What does it mean to be part of gnome games?



Hi all,

There is a lot of discussion about being part of gnome games lately.

Let's take a look back. In the past we had all the games in a single
module "gnome-games". This was done for convenience. They were
released together, had a single bugzilla name, one mailinglist, etc.
They also shared some code in an internal library. We also created one
tarball and shipped that. It was up to distributions to use the
configure flag to select which games they wanted to build and ship.

While having it in one module made some things easy there were also
drawbacks. We had a module with code in C, C++, python, vala, js, and
scheme. The configure file was 1000+ lines,  the compile time was
long, and the build/distcheck broke all the time due to the many
dependencies. (It was while everything was in one module that we
decided to move to a common language.)

We always had more games than we had time to maintain and develop.
Dropping games was hard because it meant to delete them completely
from the module. Including new games required that they would fit into
the module and that we were comfortable with taking over the
maintenance.

In the end we decided to just split up gnome-games into separate
modules. One git repo, bugzilla, etc, per game. All that is left of
"gnome games" is the shared mailing list, #gnome-games, and a page on
the wiki (which should just be removed imo). We have even started to
split the games on different maintainers. We still collaborate and
work together as a group on the games but that is just a detail.

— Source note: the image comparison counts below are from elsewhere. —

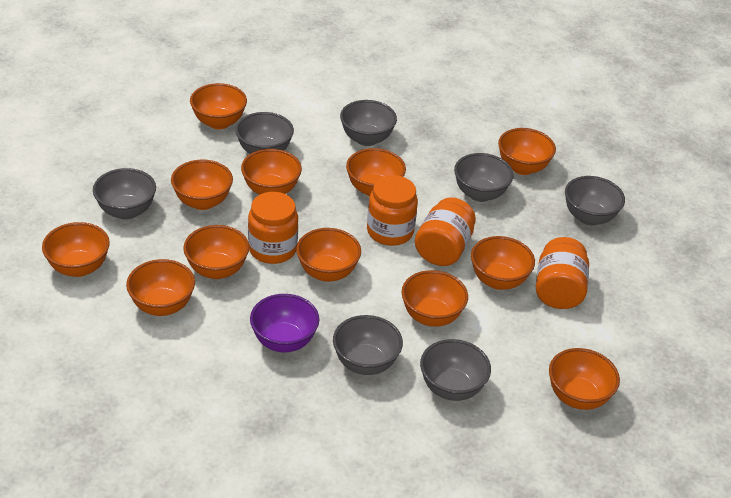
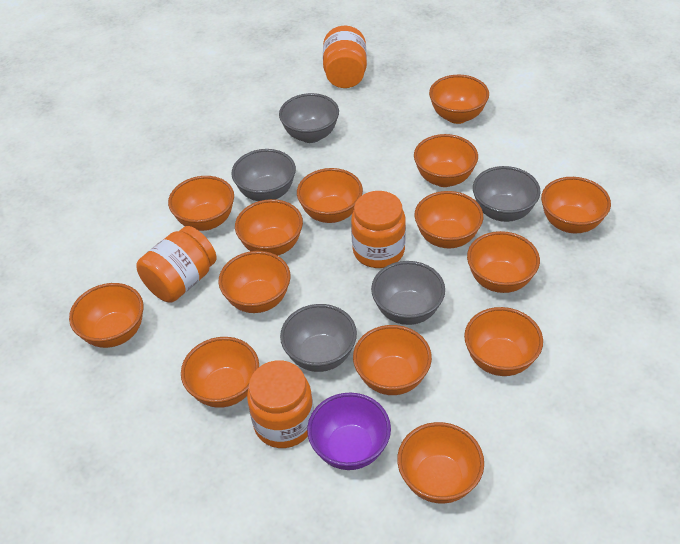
grey bowl: [93,168,156,220] [235,112,294,154] [333,315,403,375] [340,100,397,146] [420,339,491,401] [454,153,514,202] [565,176,625,226] = 7 -> [231,149,296,201] [279,93,339,143] [280,304,357,372] [371,261,445,325] [473,166,541,222] = 5
orange bowl: [42,222,110,277] [126,259,195,316] [171,160,233,210] [183,225,249,279] [190,83,247,129] [241,149,302,195] [296,228,361,282] [346,148,406,196] [401,270,468,327] [471,236,535,290] [498,128,556,175] [549,348,620,410] = 12 -> [69,283,143,348] [168,176,234,231] [181,337,259,408] [219,251,291,313] [235,199,303,256] [297,168,363,223] [353,325,432,395] [397,422,484,504] [414,134,478,187] [414,191,483,248] [429,75,489,124] [464,307,543,376] [467,231,540,293] [541,177,611,233] = 14

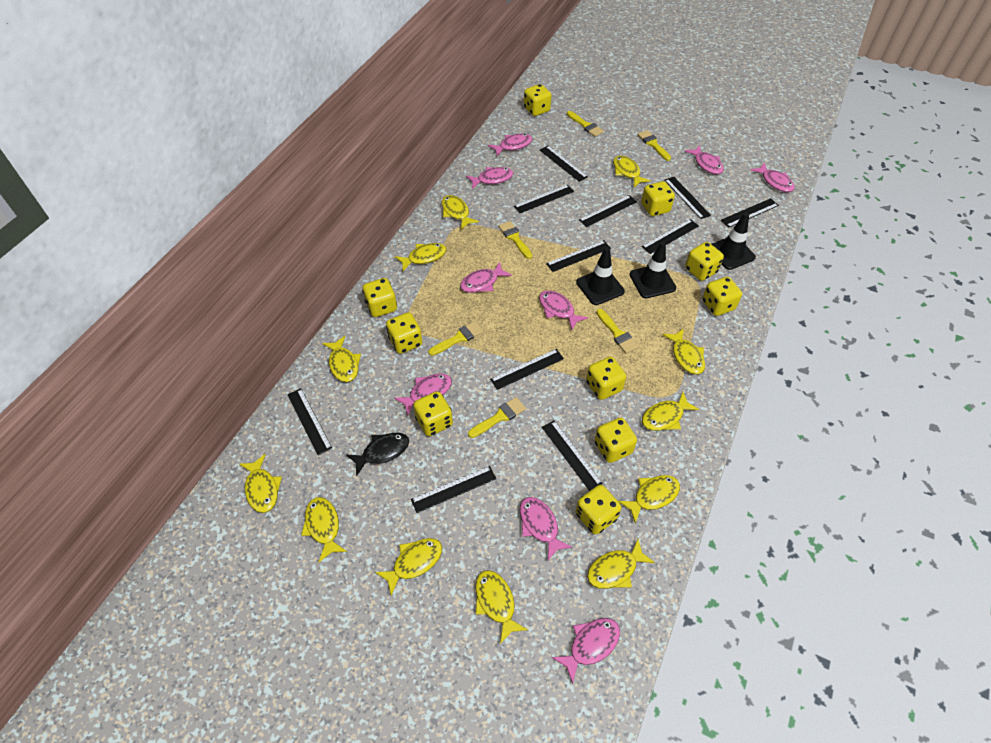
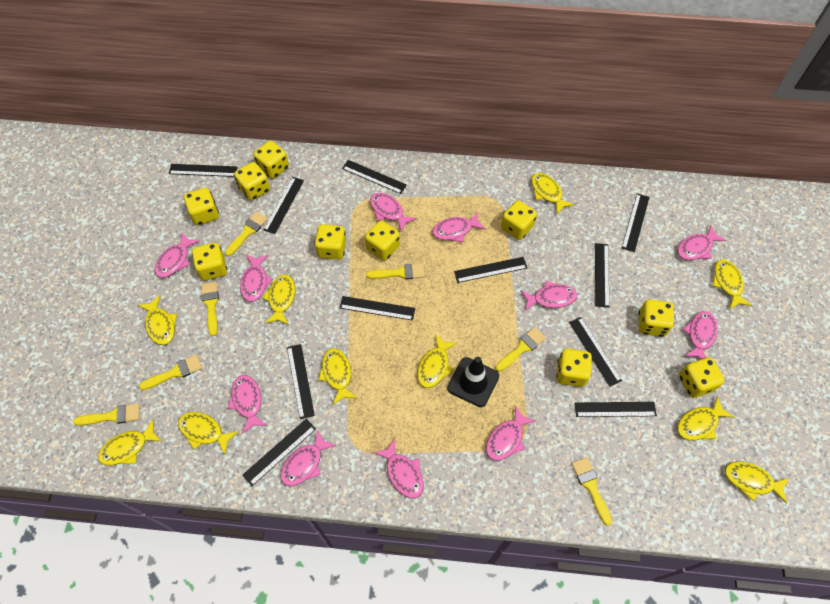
black fish: [346,433,409,476] = 1 -> none = 0
black traffic cone: [576,247,625,305] [629,241,676,298] [712,213,756,270] = 3 -> [447,357,499,407] = 1
pink fish: [394,373,452,416] [460,261,512,293] [466,167,513,189] [488,134,532,156] [520,497,572,560] [539,290,588,330] [552,618,620,684] [685,146,724,175] [750,162,795,193] = 9 -> [155,232,200,278] [228,375,267,434] [240,255,273,302] [280,429,336,486] [370,193,417,232] [373,439,424,499] [432,212,486,242] [486,405,536,461] [521,281,577,311] [677,225,727,260] [682,311,718,359] = 11
yellow brush: [428,321,484,356] [468,397,526,438] [498,221,532,259] [567,111,604,137] [597,309,639,353] [637,130,671,161] = 6 -> [73,403,140,426] [139,355,202,390] [201,282,219,336] [225,211,268,256] [366,263,425,280] [496,327,546,372] [571,457,612,526] = 7
yellow fish: [239,454,282,513] [301,497,347,562] [322,336,361,382] [375,538,442,596] [395,243,446,271] [442,195,479,229] [475,570,528,644] [587,539,655,589] [613,155,651,187] [618,475,680,523] [642,392,699,431] [662,328,705,375] = 12 -> [98,420,163,466] [138,295,177,345] [178,412,238,455] [262,275,295,325] [318,348,357,405] [417,334,457,388] [531,173,574,214] [677,396,734,441] [712,259,752,309] [725,462,789,504] = 10

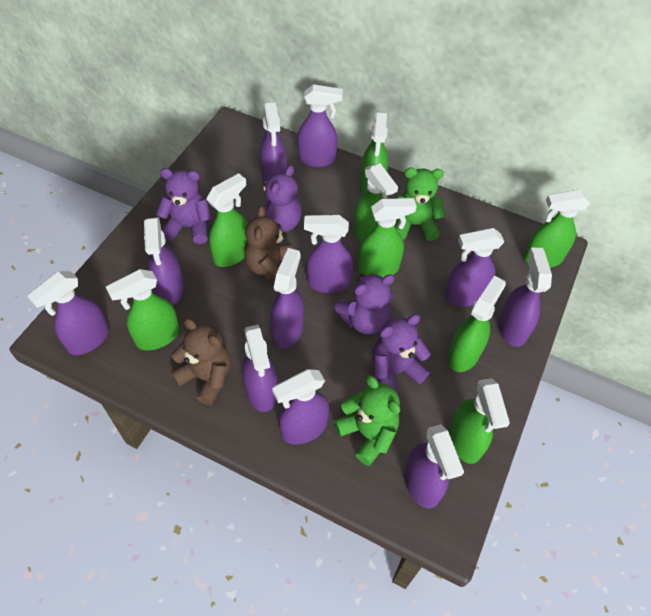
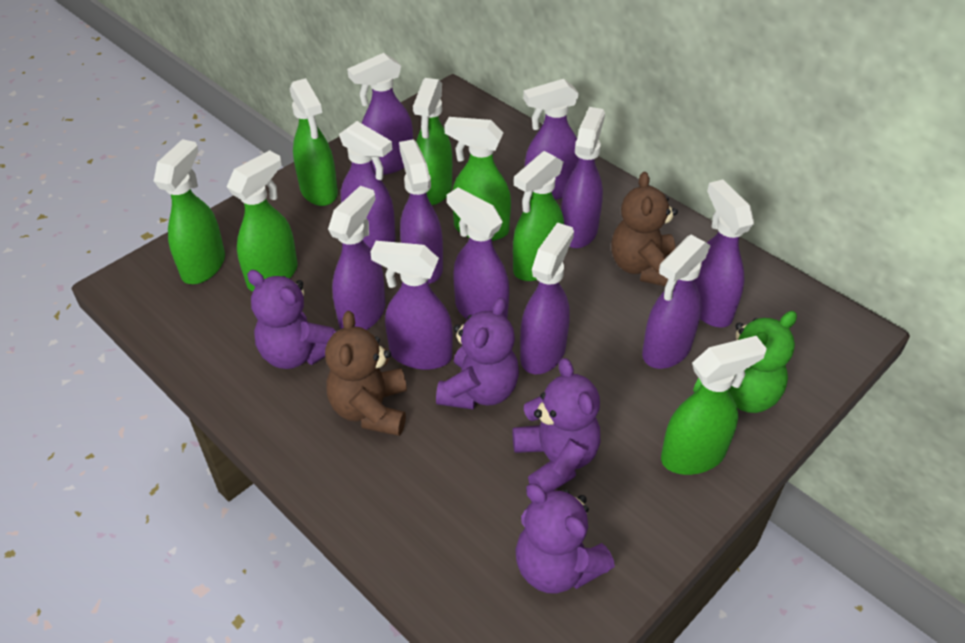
green spray bottle: [106,269,179,351] [206,173,248,267] [354,163,398,244] [358,198,417,277] [360,113,388,194] [447,276,506,372] [449,378,510,464] [524,189,590,268] = 8 -> [154,139,225,284] [227,150,298,291] [289,78,338,206] [413,78,452,205] [444,117,511,241] [513,151,564,281] [661,336,767,475] = 7
green teddy bear: [334,375,400,466] [395,167,446,241] = 2 -> [693,311,797,413] = 1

So I think think that people should not try to become part of "gnome
games" because it simply no longer exists. A game using gnome
technologies does not need our blessing to become part of gnome. Just
apply for a git/bugzilla account like any project. We may or may not
choose to help out with development/maintainership. Just like all any
other project that will happen based on whether we like the game and
whether the code is in a hackable state. Since most of the current
developers have a preference for vala then that might be a good
choice. Python or other languages might attract others though.